• [Required work]
Skip any image you find and restate the rest of the data word for word.

• [Raw data]
-=-=-=-=-

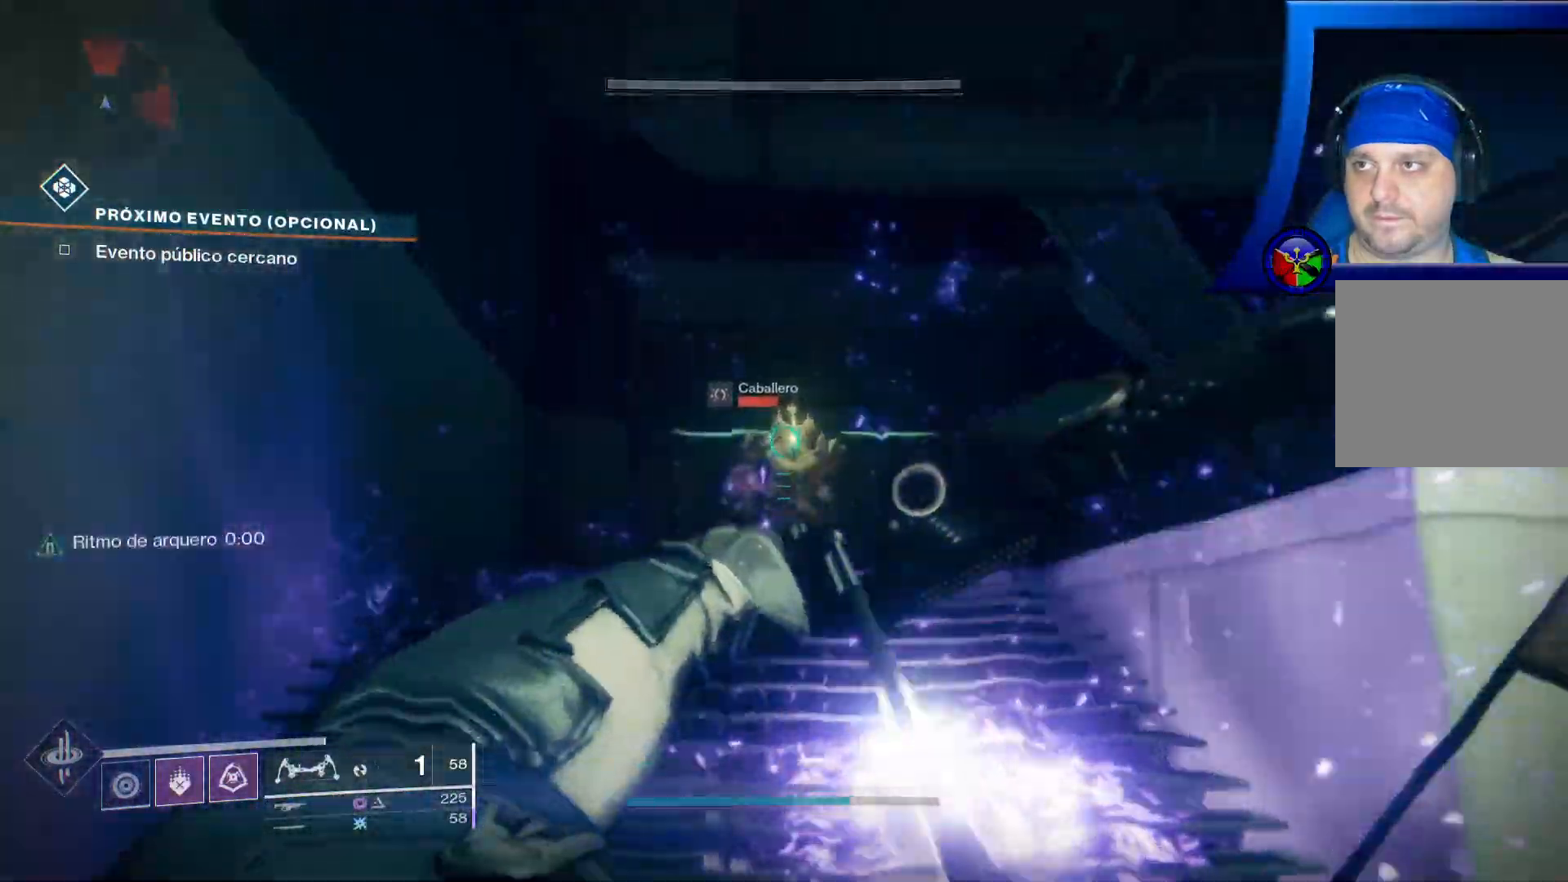
{"buttons": [], "left_stick": "up", "right_stick": "center", "events": [[100, "right_stick", "up"], [283, "right_stick", "center"], [300, "R2", "up"]]}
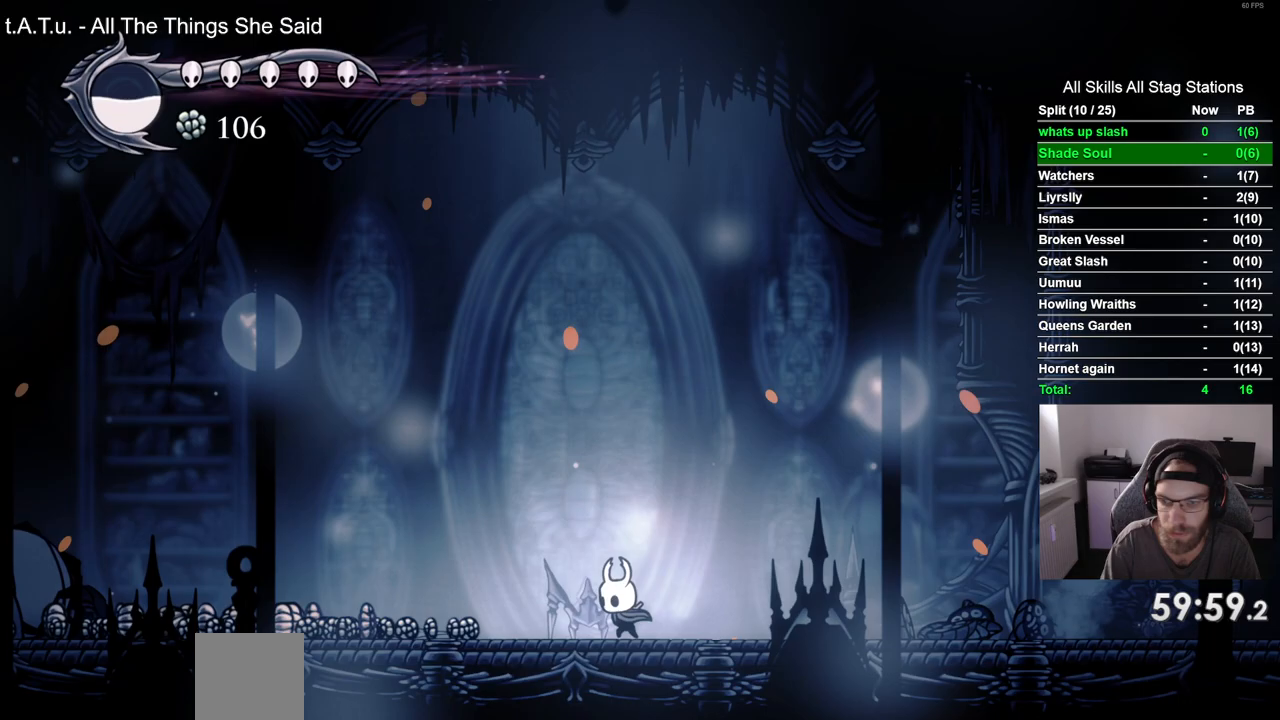
Gameplay with a controller (PlayStation layout); each line is a JSON object with the inputs held at the frame after it. "events" lists button and stick changes between this image and that frame as [ms after this image, input, new state], when the widget could be followed in between. Not read: L3 R3.
{"buttons": ["DPAD_LEFT"], "left_stick": "center", "right_stick": "center", "events": [[150, "R2", "down"], [350, "R2", "up"]]}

-=-=-=-=-

• [Task response]
{"buttons": [], "left_stick": "up", "right_stick": "center", "events": [[100, "right_stick", "up"], [283, "right_stick", "center"], [300, "R2", "up"]]}
Gameplay with a controller (PlayStation layout); each line is a JSON object with the inputs held at the frame after it. "events" lists button and stick changes between this image and that frame as [ms after this image, input, new state], when the widget could be followed in between. Not read: L3 R3.
{"buttons": ["DPAD_LEFT"], "left_stick": "center", "right_stick": "center", "events": [[150, "R2", "down"], [350, "R2", "up"]]}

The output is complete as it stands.